== DOCUMENT SEGMENT ==

Re: Docker Run Options in SDK Container

Posted by Chad Dombrova <ch...@gmail.com>.
Hi all,
I’m a bit confused about the desire to use json for the environment_config.

It’s harder to use json on the command line, such that now we’re talking
about the value being *either* a docker image name *or* a path to a json
file (OR maybe yaml too!), which is not only less convenient than just
typing the docker ags you want, it's also IMHO a dirty/inconsistent design.

The idea of having each key of the json config map to a docker flag seems
like a maintenance quagmire with little benefit.  In that case, Beam devs
would have to maintain parity with docker options and be the arbiters of
what's "safe" and what's not, and users would have to read additional beam
documentation (which may or may not exist) to discover what keys are valid,
rather than simply doing what they know, and passing the docker args.  As
Sam points out, if security is a concern there are plenty of ways to abuse
the system already. Security should be handled at the infrastructure
deployment level, where it’s actually meaningful.

===
== EXERCISE DATA ==

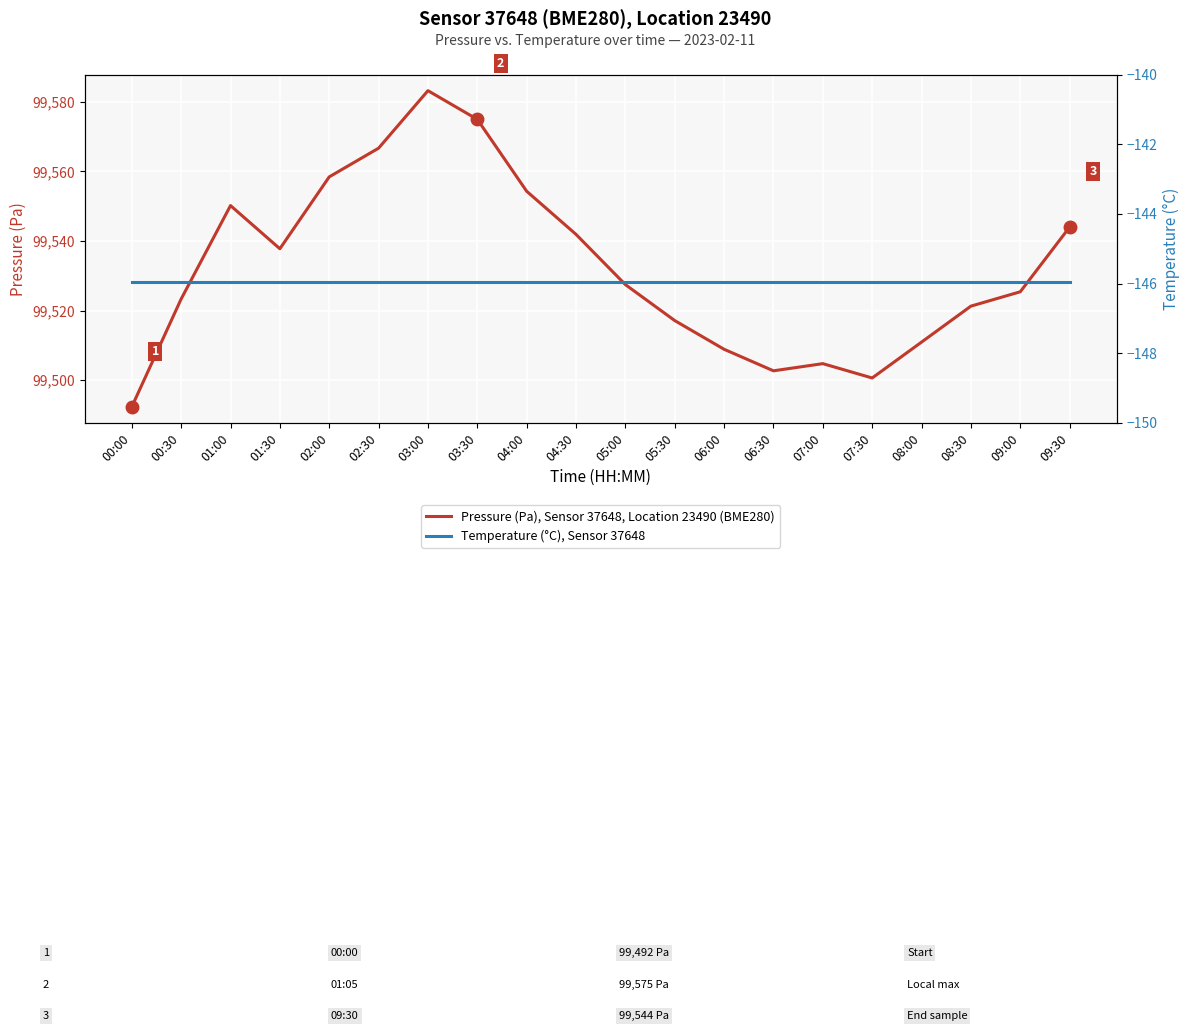

True or false: Temperature (°C), Sensor 37648 and Pressure (Pa), Sensor 37648, Location 23490 (BME280) cross at least once.

False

===

_DESCRIPTION OF THE TASK:_ Please carry on the forum reply about Docker run options in the SDK container, picking up right after its final sentence.

_RESPONSE FOR THIS EXERCISE:_
It also seems like there’s already a precedent for encoding environment
configuration as command line args. Consider the SUBPROCESS_SDK environment:

    options = PipelineOptions()
    options.view_as(PortableOptions).environment_type = \
        python_urns.SUBPROCESS_SDK
    options.view_as(PortableOptions).environment_config = \
        b'/usr/bin/python -m apache_beam.runners.worker.sdk_worker_main'

This could be encoded as json to avoid someone passing something nasty, but
luckily that was *not* the choice that was made, because I think this is a
fine design.

As a result, I think the original proposal was the most elegant and
consistent with other environment types:

--environment_type DOCKER --environment_config "-v
/Volumes/mnt/foo:/Volumes/mnt/foo --user sambvfx MY_CONTAINER_NAME"